Resistance Band Exercises
Portable and simple to use, resistance bands are an alternative to weights and provide an efficient form of strength training. The bands are color-coded by resistance levels. Lighter colors, like yellow, usually signify less resistance, green and red are usually medium resistance, and darker colors, such as black, blue and purple, represent heavier resistance. Start with the lighter resistance bands if you have been sedentary for a while. Move on to higher resistance levels when the exercises become too easy. For example, if 12 reps of biceps curls using the yellow resistance band have gone from challenging to simple, then switch to a more difficult band. Constantly stressing your upper body muscles will help to maximize development. All of the major muscle groups in the upper body can be challenged with resistance bands; lat pulldowns work the back, presses for the chest, lateral raises for the shoulders, triceps curls to strengthen the back of the upper arms and biceps curls for the front of the upper arms.
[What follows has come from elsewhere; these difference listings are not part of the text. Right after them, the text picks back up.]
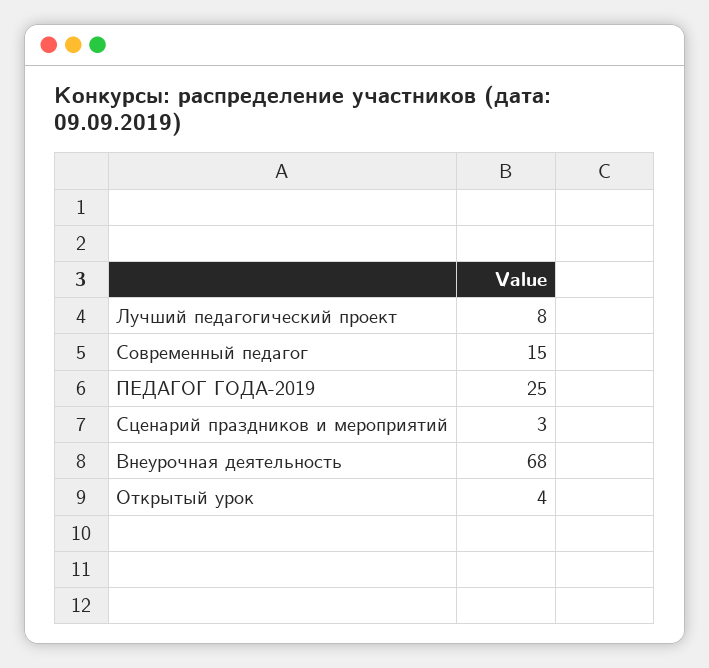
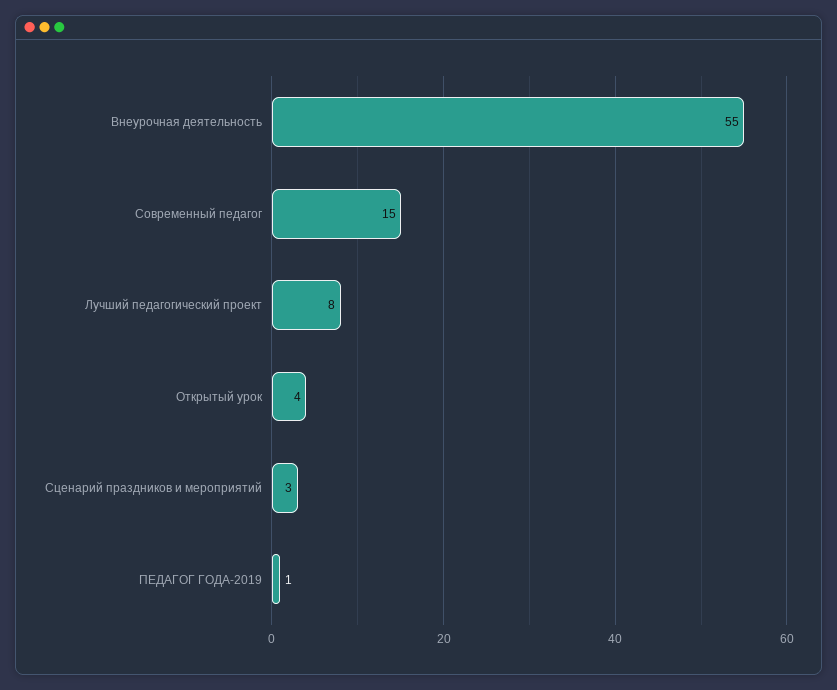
  {
    "Лучший педагогический проект": 8,
    "Современный педагог": 15,
-   "ПЕДАГОГ ГОДА-2019": 25,
+   "ПЕДАГОГ ГОДА-2019": 1,
    "Сценарий праздников и мероприятий": 3,
-   "Внеурочная деятельность": 68,
+   "Внеурочная деятельность": 55,
    "Открытый урок": 4
  }

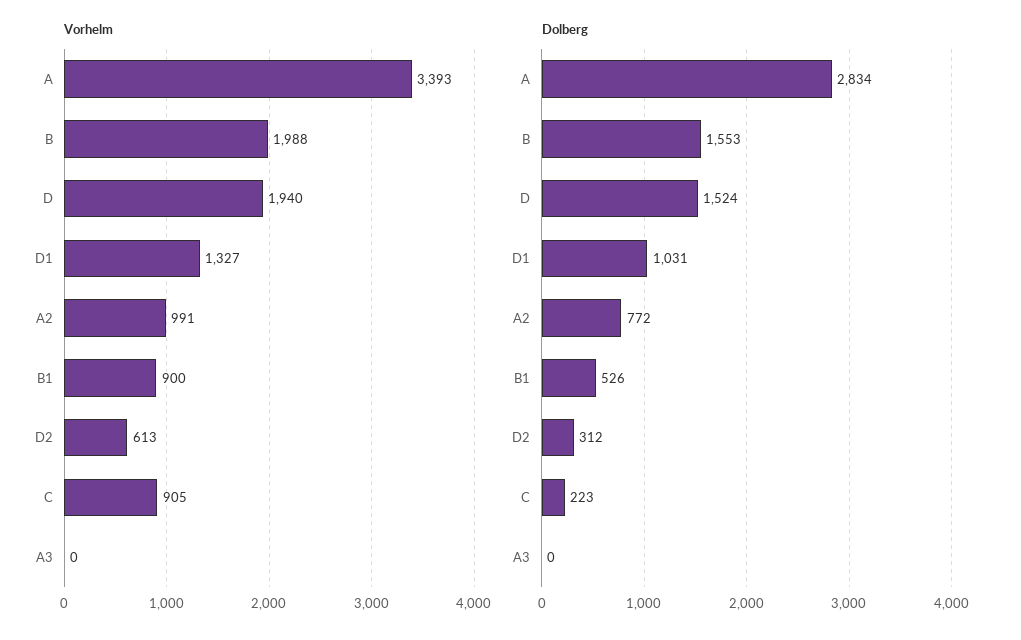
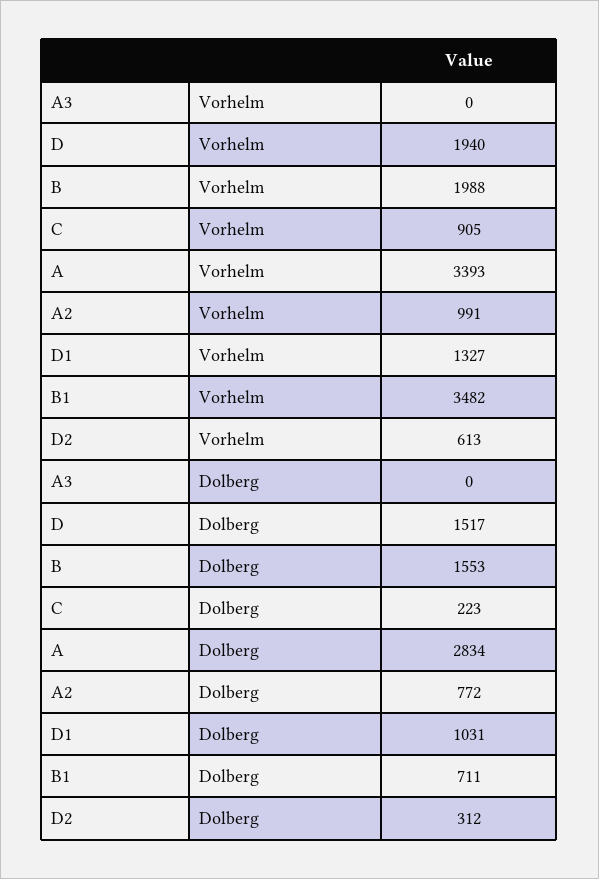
  {
    "Vorhelm": {
      "A": 3393,
      "B": 1988,
      "D": 1940,
      "D1": 1327,
      "A2": 991,
-     "B1": 900,
+     "B1": 3482,
      "D2": 613,
      "C": 905,
      "A3": 0
    },
    "Dolberg": {
      "A": 2834,
      "B": 1553,
-     "D": 1524,
+     "D": 1517,
      "D1": 1031,
      "A2": 772,
-     "B1": 526,
+     "B1": 711,
      "D2": 312,
      "C": 223,
      "A3": 0
    }
  }

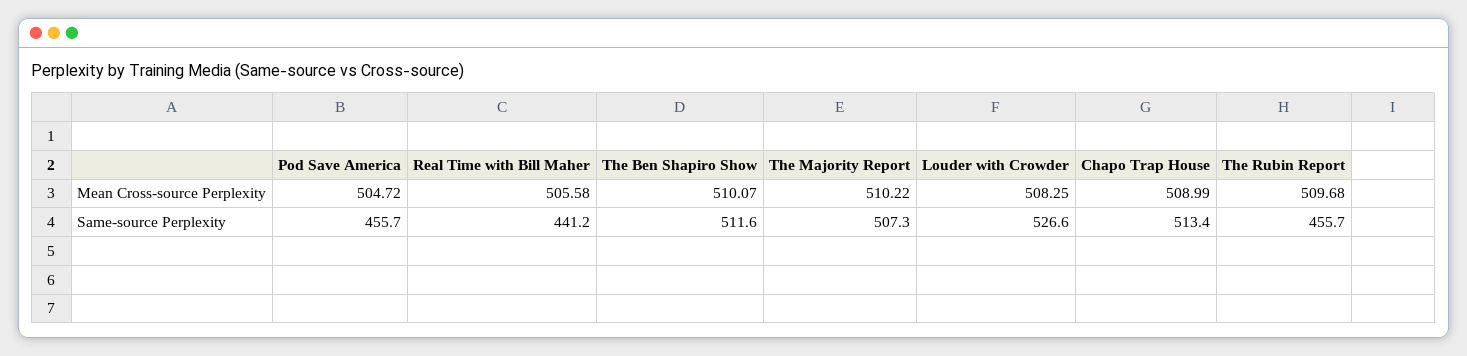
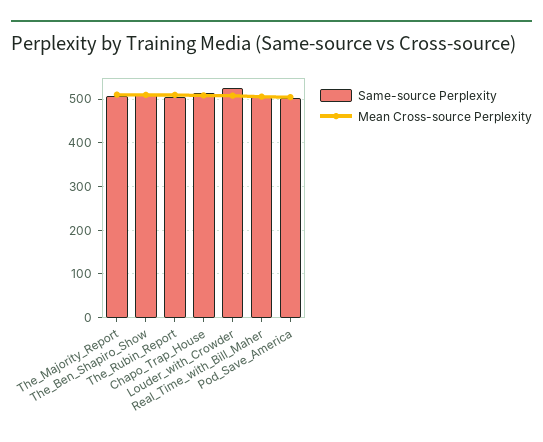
  {
    "Mean Cross-source Perplexity": {
      "Pod Save America": 504.72,
      "Real Time with Bill Maher": 505.58,
      "The Ben Shapiro Show": 510.07,
      "The Majority Report": 510.22,
      "Louder with Crowder": 508.25,
      "Chapo Trap House": 508.99,
      "The Rubin Report": 509.68
    },
    "Same-source Perplexity": {
-     "Pod Save America": 455.7,
+     "Pod Save America": 500,
-     "Real Time with Bill Maher": 441.2,
+     "Real Time with Bill Maher": 500,
      "The Ben Shapiro Show": 511.6,
      "The Majority Report": 507.3,
      "Louder with Crowder": 526.6,
      "Chapo Trap House": 513.4,
-     "The Rubin Report": 455.7
+     "The Rubin Report": 500
    }
  }

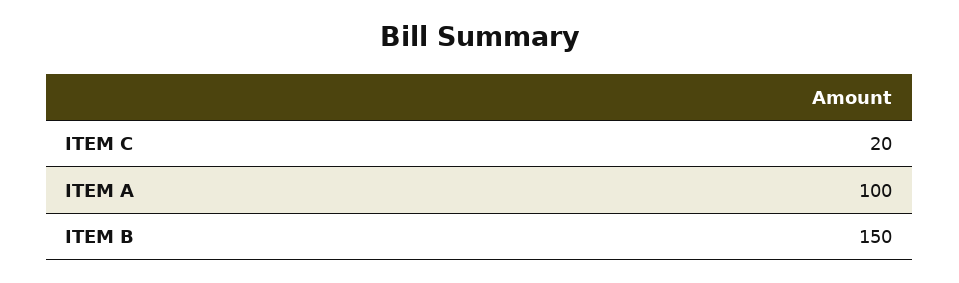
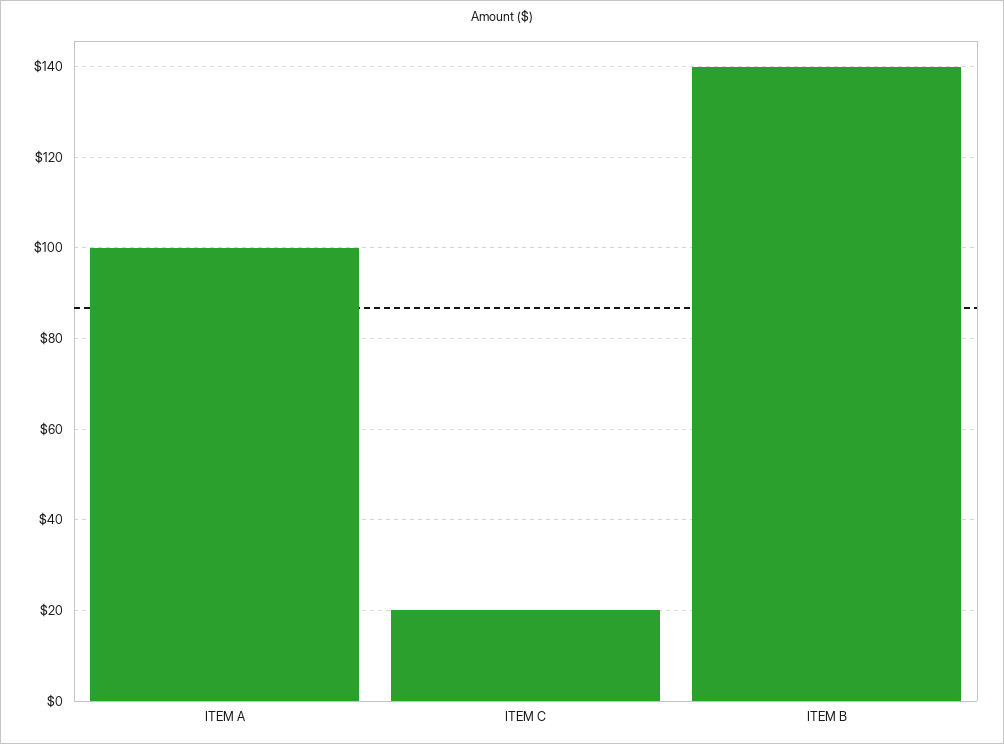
  {
    "ITEM C": 20,
    "ITEM A": 100,
-   "ITEM B": 150
+   "ITEM B": 140
  }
Progression as You Build Strength
Regularly increasing the stress placed on your muscles can help to circumvent a plateau and allow for a continual building of lean muscle mass. Progressions help to accomplish this with body-weight and resistance-band exercises. For example, once you can perform more than 10 repetitions of the basic pushup without fatiguing, increase the difficulty by elevating your legs on a bench or on a stability ball, or lifting one leg into the air, which all increase the stress on your upper body. Sitting on a stability ball or balancing on one leg while performing resistance-band exercises, such as the chest press, lat pulldown or biceps curls, can add a complex element to basic moves. Your body has to work harder to remain stable while you execute the exercises with proper form.

Supersets for Intensity
Supersets are an intensity-boosting training technique that can help to spur muscle growth during any kind of resistance training, including those using body weight and resistance bands. A superset consists of two different exercises performed back to back without resting in between. A common and powerful practice is to perform a superset that targets the same muscle group in an effort to exhaust the muscle. The compound move is executed first, followed by the isolation exercise. Using the chest as an example, a set of pushups would be followed immediately by a set of flys with a resistance band; both sets would be worked to failure. Alternatively you can train opposing muscles back to back, such as a set of triceps dips followed by biceps curls. Perform three to four supersets per muscle group.

Training Logistics
For optimum results, train your full body two times per week. Perform three to four sets of two to three exercises per muscle group in each training session. Allow 48 hours rest before training the same muscle group again. Warm up with five to 10 minutes of cardio exercise at the start of your training session to get the blood and oxygen flowing to your muscles. Spend 10 to 15 minutes stretching at the end of your training session to help with recovery.